16 Types of Forex Algorithmic Trading Strategies

forex algorithmic trading

16 Types of Forex Algorithmic Trading Strategies

Algorithmic trading (a variation of systematic trading) is quite commonly utilized for the buying and selling of currencies in the foreign exchange (forex) market.

Such technology oriented approach is ideal for forex trading given its speed and flexibility. Most importantly, it eliminates the emotional ups and downs of manual trading, which enforces discipline in risk management. 

It is flexible because a wide range of strategies can be deployed through the algorithm.  There are four basic types of strategies that underlie at least 12 forex algorithmic trading strategies. Strategies can be mixed and matched in any number of combinations, depending on the trader’s objective.

In this article, we briefly explain what each strategy entails, starting with the four basic types of strategies. A caveat must be included here that the following descriptions are purely for educational purposes, and by no means ensure profitability. As always, please do your own research and due diligence. 

Statistical 

This strategy relies on an analysis of historical time series data, which in this context, the data here would refer to the bid-offer (buy-sell) price of a foreign currency.

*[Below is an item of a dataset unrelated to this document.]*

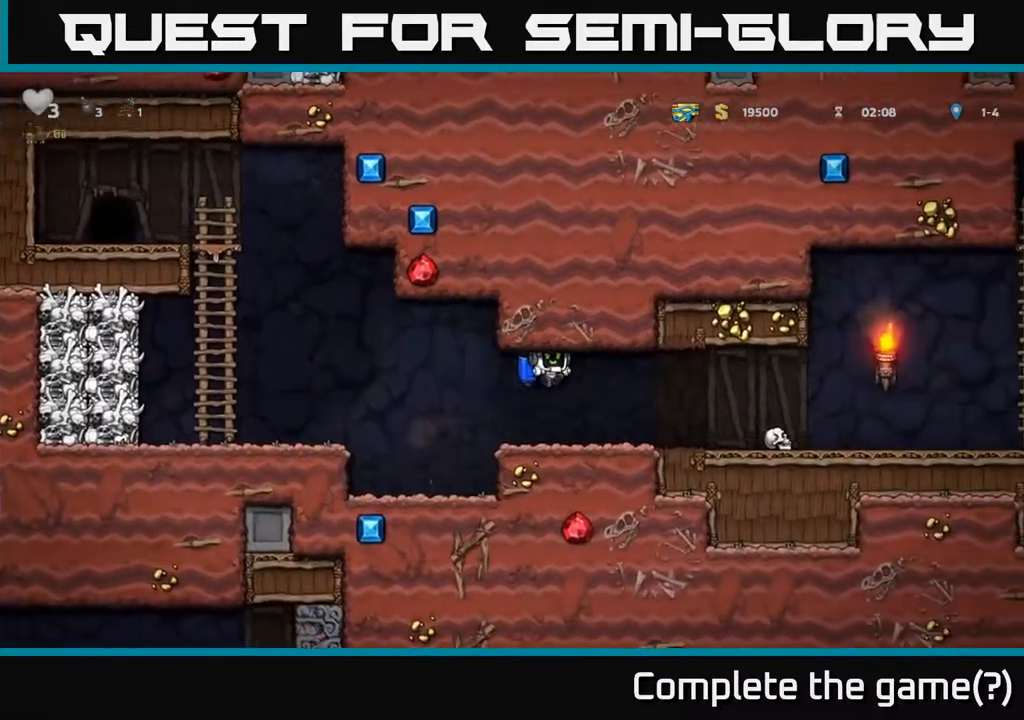
{"buttons": [], "left_stick": "right", "events": [[283, "A", "down"], [350, "A", "up"]]}
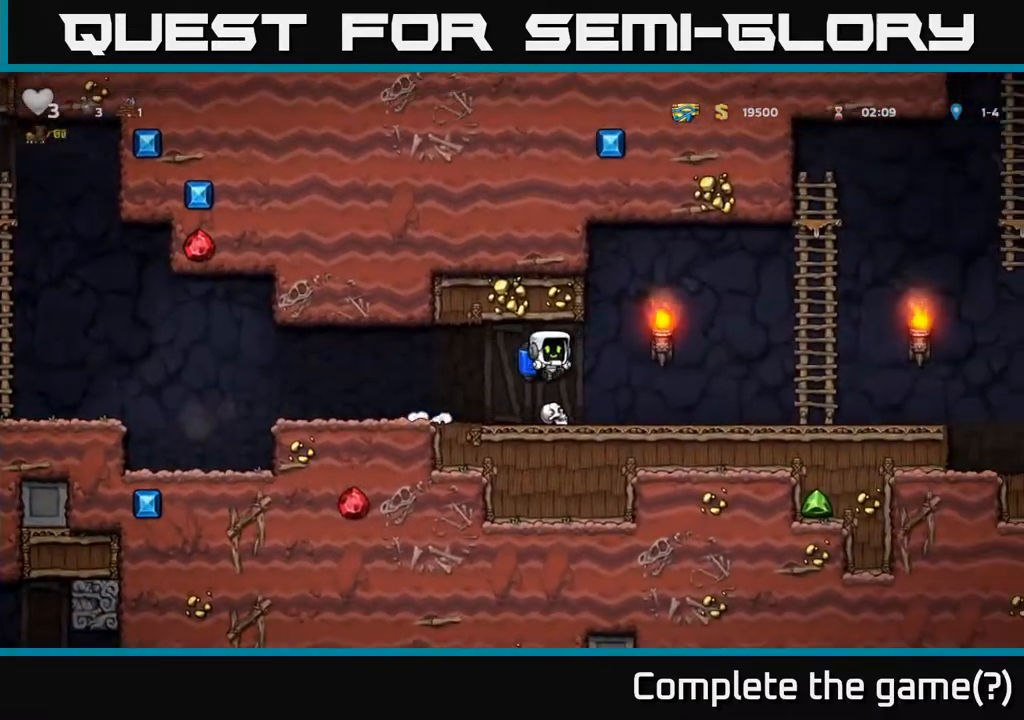
{"buttons": [], "left_stick": "right", "events": []}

These data points, often being the closing / highest / or lowest bid-offer price, are recorded at regular intervals over a period of time. By analysing the movement of selected data points, one can identify trends and opportunities based on this data.

These historical trends can then be used to compare with the current market data and trends so that profitable trading opportunities can be identified.

Auto-hedging 

As the name suggests, it is a strategy which employs hedging automatically. This means that once a trade is placed, another trade is executed to hedge the first trade.

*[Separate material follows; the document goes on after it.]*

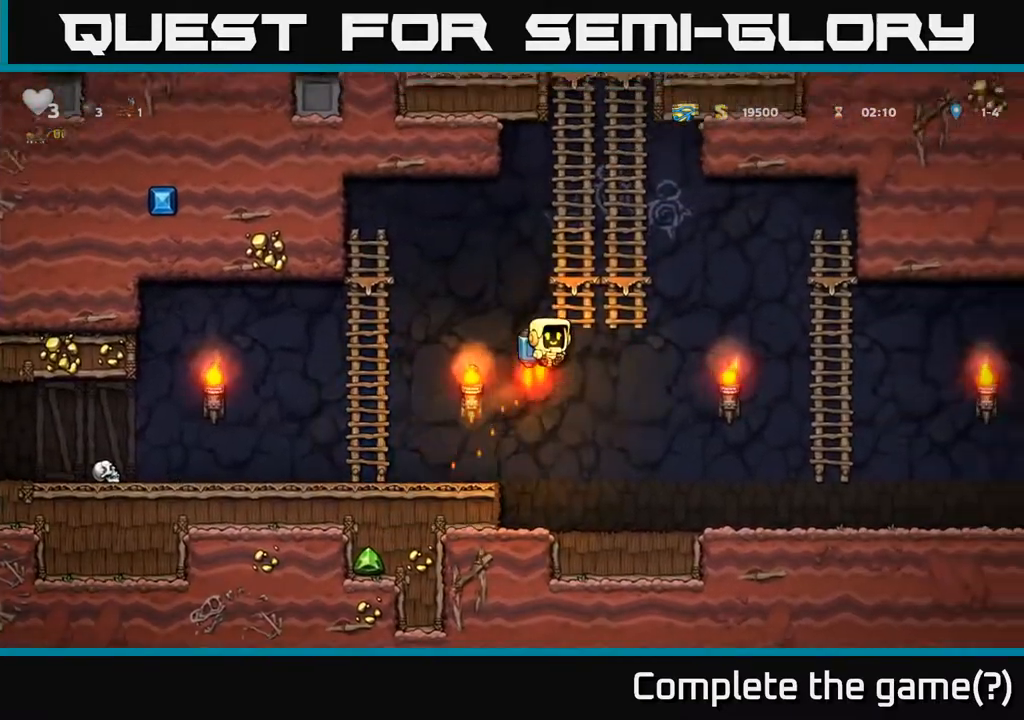
{"buttons": ["A"], "left_stick": "up", "events": [[183, "left_stick", "up-left"], [217, "A", "up"], [333, "left_stick", "up"], [500, "A", "down"]]}
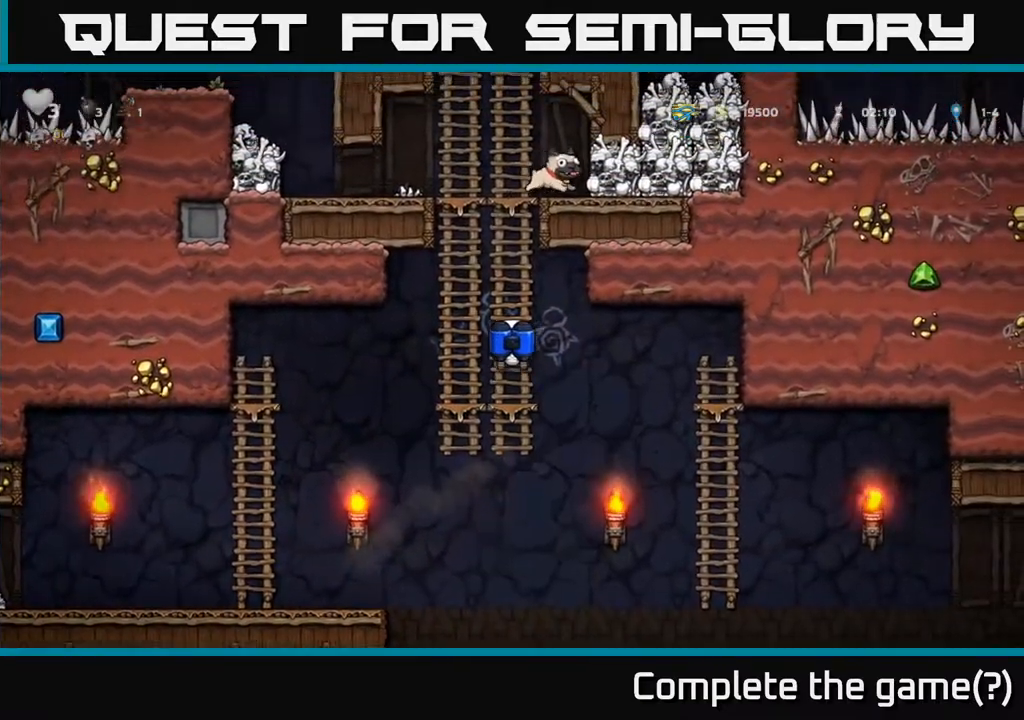
{"buttons": ["A"], "left_stick": "up", "events": [[133, "A", "up"], [367, "A", "down"]]}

The main aim is to reduce a portfolio’s risk exposure. Consequently, it could help to balance a portfolio’s exposure across various currency pairs. 

Forex scalping 

Forex scalping involves moving in and out of trading positions very quickly throughout the day. The result is tiny profits from very small market movements at any given time. Thus, giving rise to the term ‘scalping’.

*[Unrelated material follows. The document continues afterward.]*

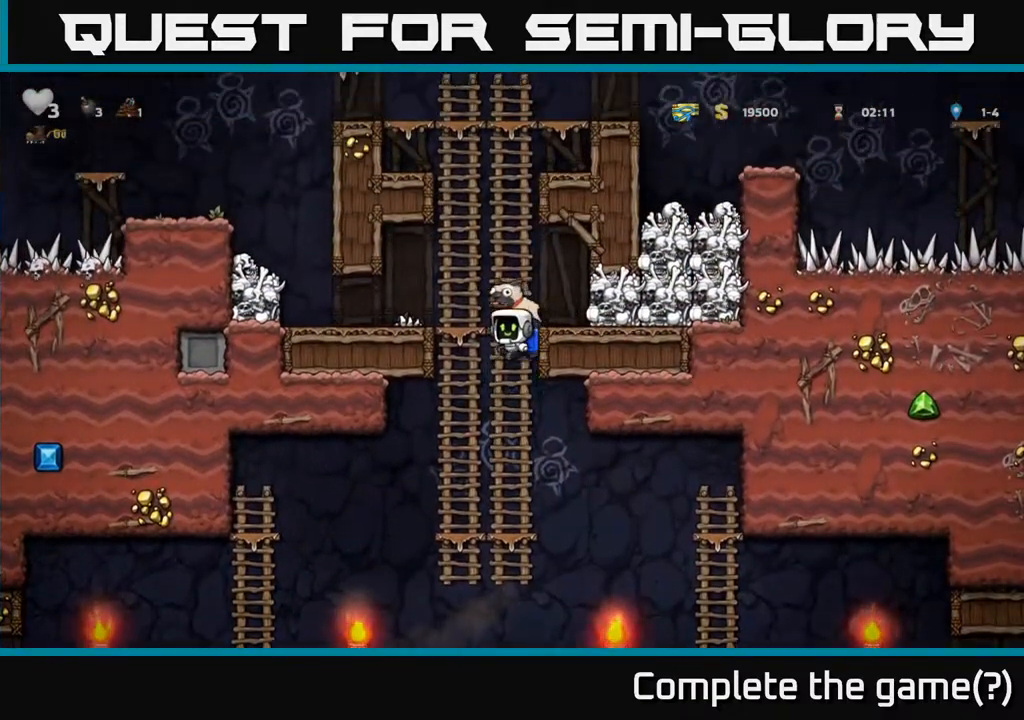
{"buttons": ["A"], "left_stick": "center", "events": [[50, "A", "up"], [167, "left_stick", "up-left"], [283, "left_stick", "left"], [383, "left_stick", "center"], [500, "A", "down"]]}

Using algorithmic trading, it is possible to make thousands of trades per day, which is at a much faster rate than manual trading.

High frequency trading

One of the subcategories of algo trading is high frequency trading (HFT). HFT involves the use of algos to make up to hundreds of thousands of trades in a fraction of a second.

Given algorithms are automated, they are able to operate at a frequency and pace that no human trader can. 

Manual traders will be subjected to the limitations of their physical and mental capabilities,  whereas an algo can monitor price movements and operate 24-7 without any down time.

Consequently, algorithms can identify and capture the best prices in milliseconds such as trading on pairs with the highest bid-ask spreads at any time of the day. This maximises the potential profit for traders with greater ease.

Scalping is often used in unison with HFT in forex trading. These strategies enable high volumes of trade on quick price fluctuations. 

Direct market access 

This forex algorithmic trading strategy entails the use of direct market access (DMA) to place trades. DMA means access to a sophisticated technology infrastructure which is often owned by sell-side firms.

This infrastructure connects to multiple trading platforms and houses order books of financial market exchanges.

The DMA strategy is usually used by buy-side firms. Instead of relying on market-making firms and broker-dealers for trading, buy-side firms use DMA to carry out their trades. 

Trend-following / Price action

Being one of the most straightforward strategies, this forex algo trading strategy involves following market trends. When a trend is bullish, the algorithm will take a long position. When it is bearish, the algorithm will likely go short.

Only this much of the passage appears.